Even today, sadly abandoned and neglected for over 30 years, there is
an energy about the building that one senses when looking into the deserted rooms.
The Kings don't see the Beaumont as an old decaying building. They see the Beaumont as a place full of memories past and yet to come. They plan to dust off the elegant lady and stand her up again to reopen a colorful page of Ouray's history.

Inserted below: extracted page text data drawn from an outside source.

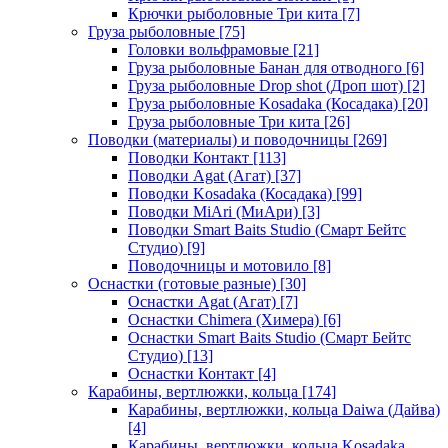
Крючки рыболовные Три кита
[7]
Груза рыболовные
[75]
Головки вольфрамовые
[21]
Груза рыболовные Банан для отводного
[6]
Груза рыболовные Drop shot (Дроп шот)
[2]
Груза рыболовные Kosadaka (Косадака)
[20]
Груза рыболовные Три кита
[26]
Поводки (материалы) и поводочницы
[269]
Поводки Контакт
[113]
Поводки Agat (Агат)
[37]
Поводки Kosadaka (Косадака)
[99]
Поводки MiAri (МиАри)
[3]
Поводки Smart Baits Studio (Смарт Бейтс
Студио)
[9]
Поводочницы и мотовило
[8]
Оснастки (готовые разные)
[30]
Оснастки Agat (Агат)
[7]
Оснастки Chimera (Химера)
[6]
Оснастки Smart Baits Studio (Смарт Бейтс
Студио)
[13]
Оснастки Контакт
[4]
Карабины, вертлюжки, кольца
[174]
Карабины, вертлюжки, кольца Daiwa (Дайва)
[4]
Карабины, вертлюжки, кольца Kosadaka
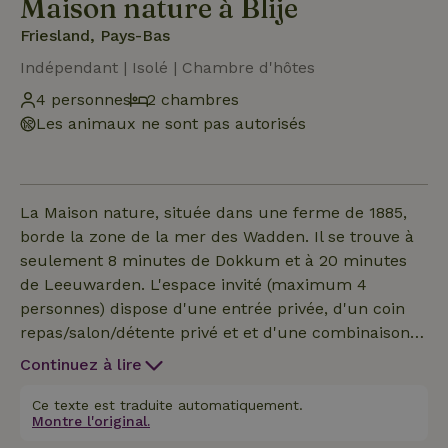
Maison nature à Blije
Friesland, Pays-Bas
Indépendant | Isolé | Chambre d'hôtes
4 personnes
2 chambres
Les animaux ne sont pas autorisés
La Maison nature, située dans une ferme de 1885,
borde la zone de la mer des Wadden. Il se trouve à
seulement 8 minutes de Dokkum et à 20 minutes
de Leeuwarden. L'espace invité (maximum 4
personnes) dispose d'une entrée privée, d'un coin
repas/salon/détente privé et et d'une combinaison
salle de bain/toilette privée. Le stationnement est
Continuez à lire
gratuit dans un parking privé. Le petit déjeuner est
compris dans le prix. Utile à savoir cependant, les
Ce texte est traduite automatiquement.
Montre l'original.
hôtes servent un petit déjeuner végétalien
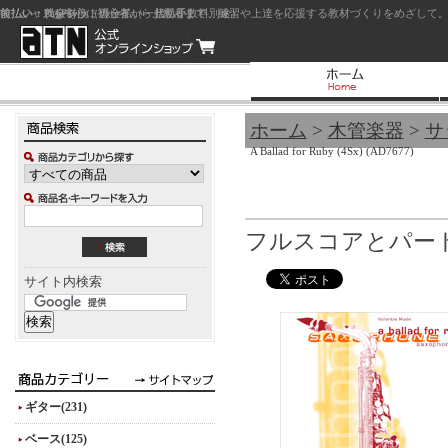
前払い：クレジットカード（一括払い）
後払い：代金引換（現金払い・代引手数料別途）
前払い：PayPay
ジャズを中心に初心者から上級者まで、練習や上達を応援する教材づくりをめざして。
ホーム
>
木管楽器
>
サ
A Ballad for Ruby (4Sx) (AD7677)
フルスコアとパート譜
サイト内検索
ギター(231)
ベース(125)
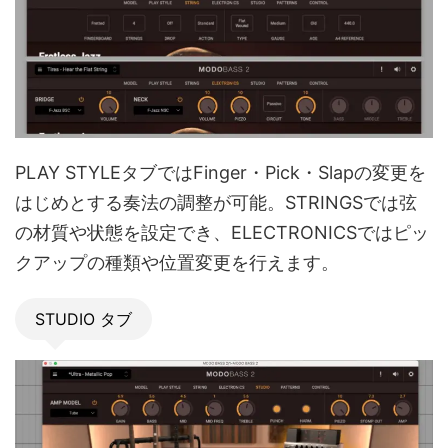
PLAY STYLEタブではFinger・Pick・Slapの変更を
はじめとする奏法の調整が可能。STRINGSでは弦
の材質や状態を設定でき、ELECTRONICSではピッ
クアップの種類や位置変更を行えます。
STUDIO タブ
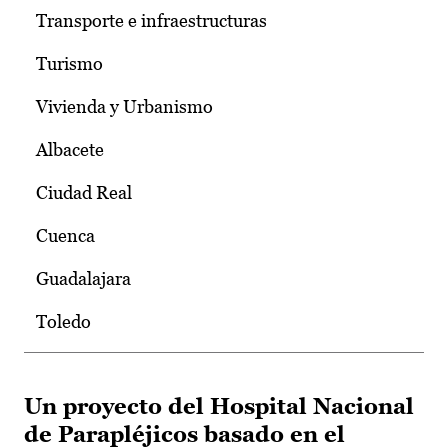
Transporte e infraestructuras
Turismo
Vivienda y Urbanismo
Albacete
Ciudad Real
Cuenca
Guadalajara
Toledo
Un proyecto del Hospital Nacional
de Parapléjicos basado en el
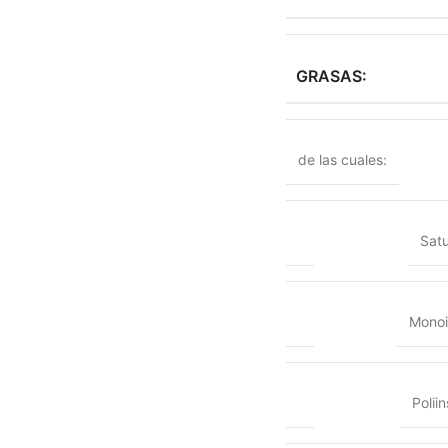
GRASAS:
de las cuales:
Sat
Monoi
Polii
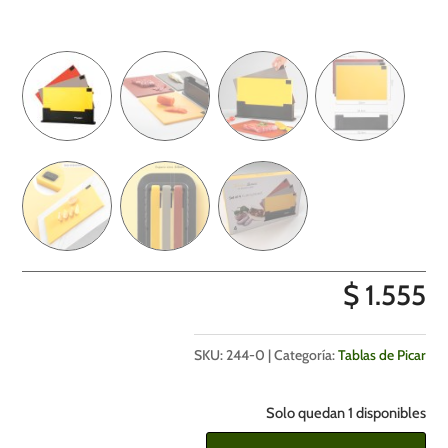
$
1.555
SKU:
244-0
Categoría:
Tablas de Picar
Solo quedan 1 disponibles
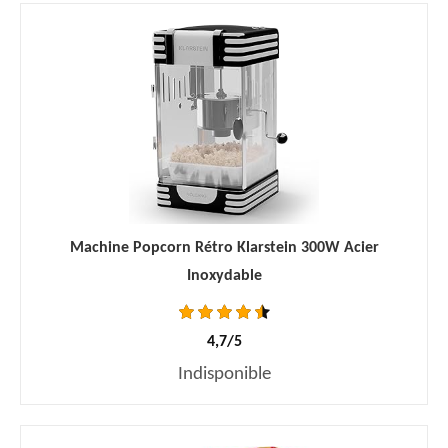
Machine Popcorn Rétro Klarstein 300W Acier
Inoxydable
4,7/5
Indisponible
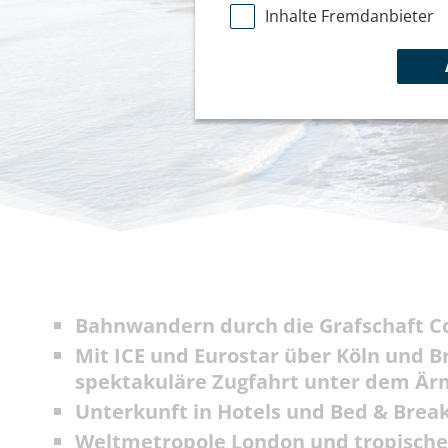
Inhalte Fremdanbieter
Bahnwandern durch die Grafschaft C
Mit ICE und Eurostar über Köln und B
spektakuläre Zugfahrt unter dem Är
Unterkunft in Hotels und Bed & Brea
Weltmetropole London und tropische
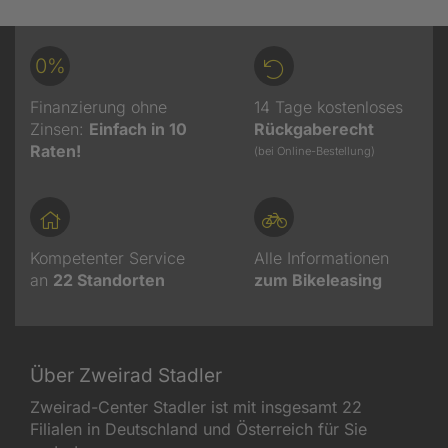
0%
Finanzierung ohne
14 Tage kostenloses
Zinsen:
Einfach in 10
Rückgaberecht
Raten!
(bei Online-Bestellung)
Kompetenter Service
Alle Informationen
an
22
Standorten
zum Bikeleasing
Über Zweirad Stadler
Zweirad-Center Stadler ist mit insgesamt 22
Filialen in Deutschland und Österreich für Sie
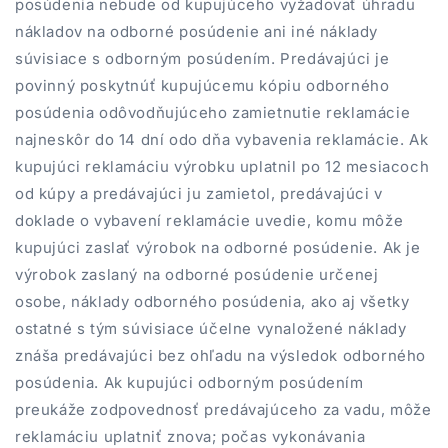
posúdenia nebude od kupujúceho vyžadovať úhradu
nákladov na odborné posúdenie ani iné náklady
súvisiace s odborným posúdením. Predávajúci je
povinný poskytnúť kupujúcemu kópiu odborného
posúdenia odôvodňujúceho zamietnutie reklamácie
najneskôr do 14 dní odo dňa vybavenia reklamácie. Ak
kupujúci reklamáciu výrobku uplatnil po 12 mesiacoch
od kúpy a predávajúci ju zamietol, predávajúci v
doklade o vybavení reklamácie uvedie, komu môže
kupujúci zaslať výrobok na odborné posúdenie. Ak je
výrobok zaslaný na odborné posúdenie určenej
osobe, náklady odborného posúdenia, ako aj všetky
ostatné s tým súvisiace účelne vynaložené náklady
znáša predávajúci bez ohľadu na výsledok odborného
posúdenia. Ak kupujúci odborným posúdením
preukáže zodpovednosť predávajúceho za vadu, môže
reklamáciu uplatniť znova; počas vykonávania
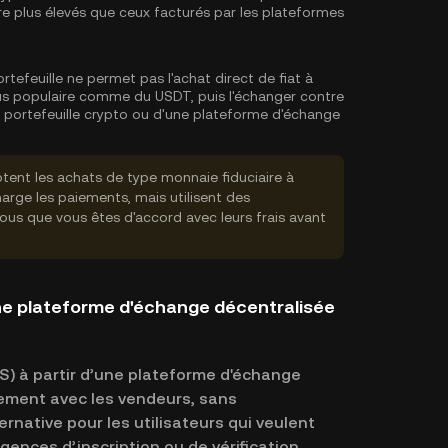
 être plus élevés que ceux facturés par les plateformes
ortefeuille ne permet pas l'achat direct de fiat à
us populaire comme du USDT, puis l'échanger contre
 portefeuille crypto ou d'une plateforme d'échange
tent les achats de type monnaie fiduciaire à
rge les paiements, mais utilisent des
vous que vous êtes d'accord avec leurs frais avant
e plateforme d'échange décentralisée
) à partir d’une plateforme d'échange
ement avec les vendeurs, sans
rnative pour les utilisateurs qui veulent
xigences d’inscription ou de vérification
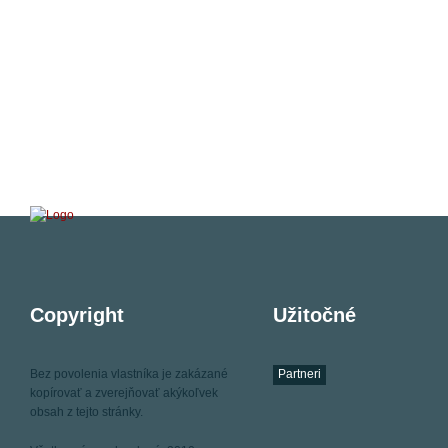
Copyright
Užitočné
Bez povolenia vlastníka je zakázané
Partneri
kopírovať a zverejňovať akýkoľvek
obsah z tejto stránky.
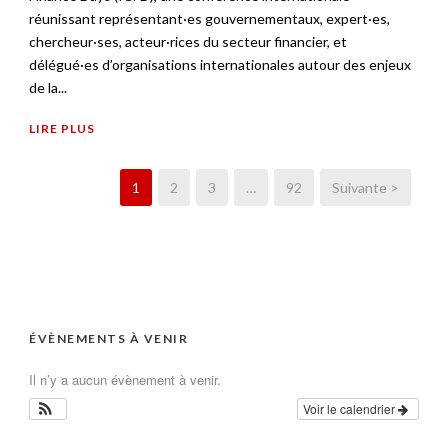
réunissant représentant·es gouvernementaux, expert·es,
chercheur·ses, acteur·rices du secteur financier, et
délégué·es d’organisations internationales autour des enjeux
de la...
LIRE PLUS
1
2
3
…
92
Suivante >
ÉVÈNEMENTS À VENIR
Il n’y a aucun évènement à venir.
Voir le calendrier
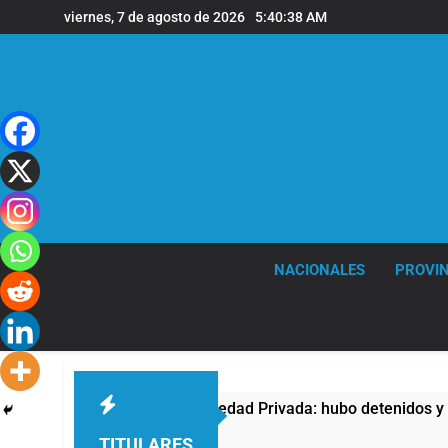
Saltar
viernes, 7 de agosto de 2026
5:40:39 AM
al
contenido
NACIONALES
PROVIN
ta contra la Ley de Propiedad Privada: hubo detenidos y enfre
TITULARES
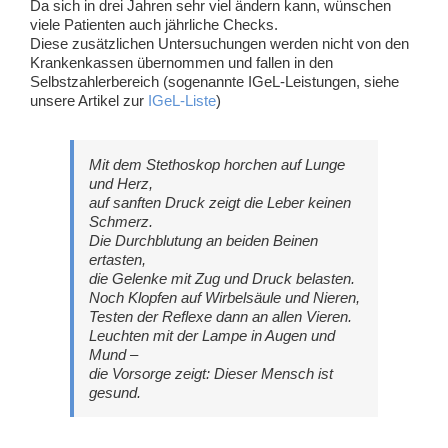
Da sich in drei Jahren sehr viel ändern kann, wünschen
viele Patienten auch jährliche Checks.
Diese zusätzlichen Untersuchungen werden nicht von den
Krankenkassen übernommen und fallen in den
Selbstzahlerbereich (sogenannte IGeL-Leistungen, siehe
unsere Artikel zur
IGeL-Liste
)
Mit dem Stethoskop horchen auf Lunge
und Herz,
auf sanften Druck zeigt die Leber keinen
Schmerz.
Die Durchblutung an beiden Beinen
ertasten,
die Gelenke mit Zug und Druck belasten.
Noch Klopfen auf Wirbelsäule und Nieren,
Testen der Reflexe dann an allen Vieren.
Leuchten mit der Lampe in Augen und
Mund –
die Vorsorge zeigt: Dieser Mensch ist
gesund.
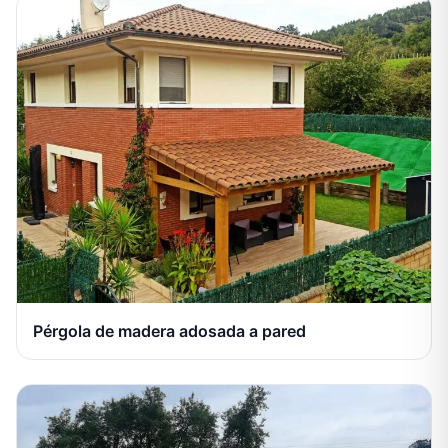
Pérgola de madera adosada a pared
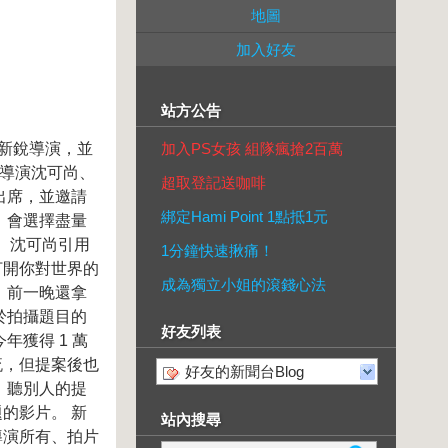
地圖
加入好友
站方公告
新銳導演，並
加入PS女孩 組隊瘋搶2百萬
》導演沈可尚、
超取登記送咖啡
出席，並邀請
綁定Hami Point 1點抵1元
，會選擇盡量
。 沈可尚引用
1分鐘快速揪痛！
打開你對世界的
成為獨立小姐的滾錢心法
，前一晚還拿
於拍攝題目的
好友列表
獲得 1 萬
流，但提案後也
好友的新聞台Blog
，聽別人的提
的影片。 新
站內搜尋
導演所有、拍片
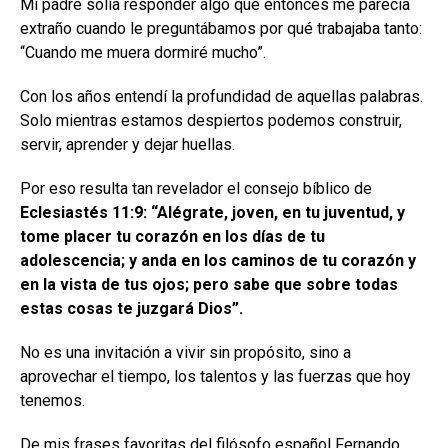
Mi padre solía responder algo que entonces me parecía
extraño cuando le preguntábamos por qué trabajaba tanto:
“Cuando me muera dormiré mucho”.
Con los años entendí la profundidad de aquellas palabras.
Solo mientras estamos despiertos podemos construir,
servir, aprender y dejar huellas.
Por eso resulta tan revelador el consejo bíblico de
Eclesiastés 11:9: “Alégrate, joven, en tu juventud, y
tome placer tu corazón en los días de tu
adolescencia; y anda en los caminos de tu corazón y
en la vista de tus ojos; pero sabe que sobre todas
estas cosas te juzgará Dios”.
No es una invitación a vivir sin propósito, sino a
aprovechar el tiempo, los talentos y las fuerzas que hoy
tenemos.
De mis frases favoritas del filósofo español Fernando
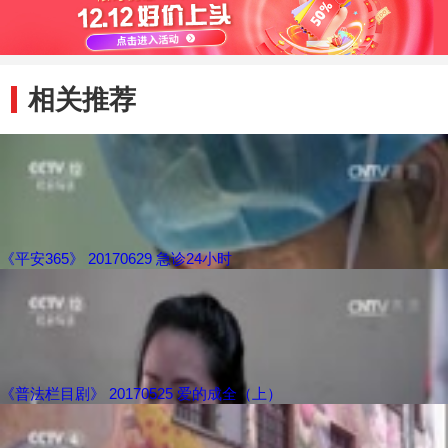
相关推荐
《平安365》 20170629 急诊24小时
《普法栏目剧》 20170525 爱的成全（上）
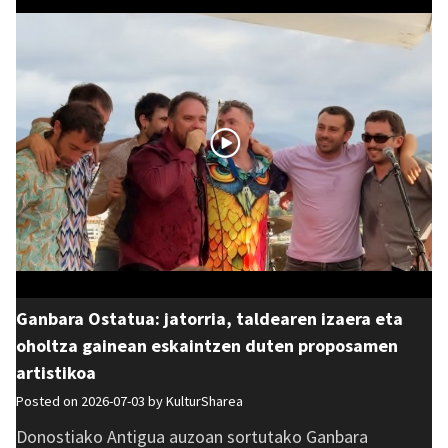
Ganbara Ostatua: jatorria, taldearen izaera eta
oholtza gainean eskaintzen duten proposamen
artistikoa
Posted on 2026-07-03 by
KulturSharea
Donostiako Antigua auzoan sortutako Ganbara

Dr. Doris H. Gregory pondered the Beaumont's fate in her 1989 book, Ouray's Beaumont Hotel, A Century of Ouray's History:
"As tourists and the people of Ouray look at the Beaumont they ponder its future. Will the day come when it too will be brought back to life and restored so that today's children and later adults might again see and enjoy the beautiful Beaumont as it once was? ..the story of the Beaumont ends unfinished and only time will tell the final chapter."
The Kings are prepared to write the next chapter but planning, design, and construction will require time and patience. "The Beaumont's success will grow out of the King's vision of what is appropriate to the town as well as a responsiveness to the features that make this building great," says Nan Anderson, architect in charge of the Beaumont restoration. "We are delighted to be part of the team .we're already looking forward to a very exciting opening day."